In presentencing testimony, Arnold explained the positive drug test in July by saying he was at a party where someone apparently gave him a drink that contained drugs. When Goff asked why someone would do that, Arnold said he didn’t know. “A giggle, I guess,” he said. Parker told Arnold his explanation of the prehearing drug test sounded like a “dog ate my homework” excuse but granted him first-offender status nonetheless.
Eric Alvin Phillips, 28, of Flint Hill was indicted by a grand jury July 14 on charges stemming from a fight with his then-girlfriend, Shelby Buxton. After Buxton broke up with him, the complaint said, Phillips became angry, pinning her down on the bed and repeatedly holding a pillow over her head. Phillips then carried Buxton out of the house, forced her into his truck and told her he would “send them both through the windshield.”
According to the complaint, eventually Phillips released Buxton at her mother’s house; Buxton left there afterwards and encountered Phillips on the highway, at which point Phillips rammed her car repeatedly before leaving.

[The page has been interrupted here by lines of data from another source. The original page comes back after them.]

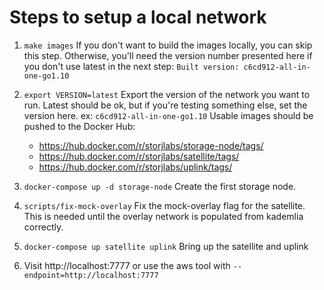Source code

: Steps to setup a local network
==============================

1. `make images`
   If you don't want to build the images locally, you can skip this step.
   Otherwise, you'll need the version number presented here if you don't use
   latest in the next step:
   `Built version: c6cd912-all-in-one-go1.10`

2. `export VERSION=latest`
   Export the version of the network you want to run. Latest should be ok, but
   if you're testing something else, set the version here. ex: `c6cd912-all-in-one-go1.10`
   Usable images should be pushed to the Docker Hub:
   - https://hub.docker.com/r/storjlabs/storage-node/tags/
   - https://hub.docker.com/r/storjlabs/satellite/tags/
   - https://hub.docker.com/r/storjlabs/uplink/tags/

3. `docker-compose up -d storage-node`
   Create the first storage node.

4. `scripts/fix-mock-overlay`
   Fix the mock-overlay flag for the satellite. This is needed until the overlay
   network is populated from kademlia correctly.

5. `docker-compose up satellite uplink`
   Bring up the satellite and uplink

6. Visit http://localhost:7777 or use the aws tool with `--endpoint=http://localhost:7777`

Goff and Phillips’ attorney, Frank Reynolds, asked Parker to accept a plea agreement to drop the felony abduction charge against Phillips in exchange for his guilty plea to an assault and battery misdemeanor. Parker did, and sentenced Phillips to 12 months in jail with all but one month suspended, a fine of $1,500 with all but $250 suspended, 12 months of supervised probation and six months of anger management counseling. He was also ordered to have no contact with Buxton. Goff said Buxton supported the plea agreement and was anxious to have the matter “done with.”

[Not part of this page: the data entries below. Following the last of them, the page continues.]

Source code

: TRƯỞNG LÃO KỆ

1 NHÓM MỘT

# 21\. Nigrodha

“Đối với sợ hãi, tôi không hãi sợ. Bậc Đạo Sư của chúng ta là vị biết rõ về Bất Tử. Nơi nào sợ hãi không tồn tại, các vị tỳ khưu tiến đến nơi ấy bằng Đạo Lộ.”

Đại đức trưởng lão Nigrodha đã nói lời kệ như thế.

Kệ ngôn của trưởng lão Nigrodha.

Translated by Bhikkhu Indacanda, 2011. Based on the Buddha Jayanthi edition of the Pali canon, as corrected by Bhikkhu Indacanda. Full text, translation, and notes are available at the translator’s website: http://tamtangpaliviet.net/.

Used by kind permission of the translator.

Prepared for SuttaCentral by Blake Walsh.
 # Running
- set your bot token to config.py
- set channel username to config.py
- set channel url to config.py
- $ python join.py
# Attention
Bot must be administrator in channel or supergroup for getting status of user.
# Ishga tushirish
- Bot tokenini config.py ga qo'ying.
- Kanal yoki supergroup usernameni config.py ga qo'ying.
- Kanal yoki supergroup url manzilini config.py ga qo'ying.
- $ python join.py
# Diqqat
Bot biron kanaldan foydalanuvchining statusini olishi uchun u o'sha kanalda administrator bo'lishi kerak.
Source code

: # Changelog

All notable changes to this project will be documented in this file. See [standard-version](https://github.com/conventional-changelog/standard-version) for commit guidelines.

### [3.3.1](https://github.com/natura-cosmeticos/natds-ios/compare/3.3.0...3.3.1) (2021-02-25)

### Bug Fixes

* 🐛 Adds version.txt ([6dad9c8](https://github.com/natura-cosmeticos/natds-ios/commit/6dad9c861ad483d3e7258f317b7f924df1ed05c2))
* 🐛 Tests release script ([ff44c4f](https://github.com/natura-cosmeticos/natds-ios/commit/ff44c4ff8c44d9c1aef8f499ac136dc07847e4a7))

Reynolds had requested 30 days for Phillips to complete arrangements he said Phillips had already begun for a work release program at the Rappahannock Shenandoah Warren Regional Jail, so he could continue his full-time job with a local excavation company. Parker authorized the work release, but gave Phillips only 10 days to report to jail, saying the request to delay his sentence was unusual.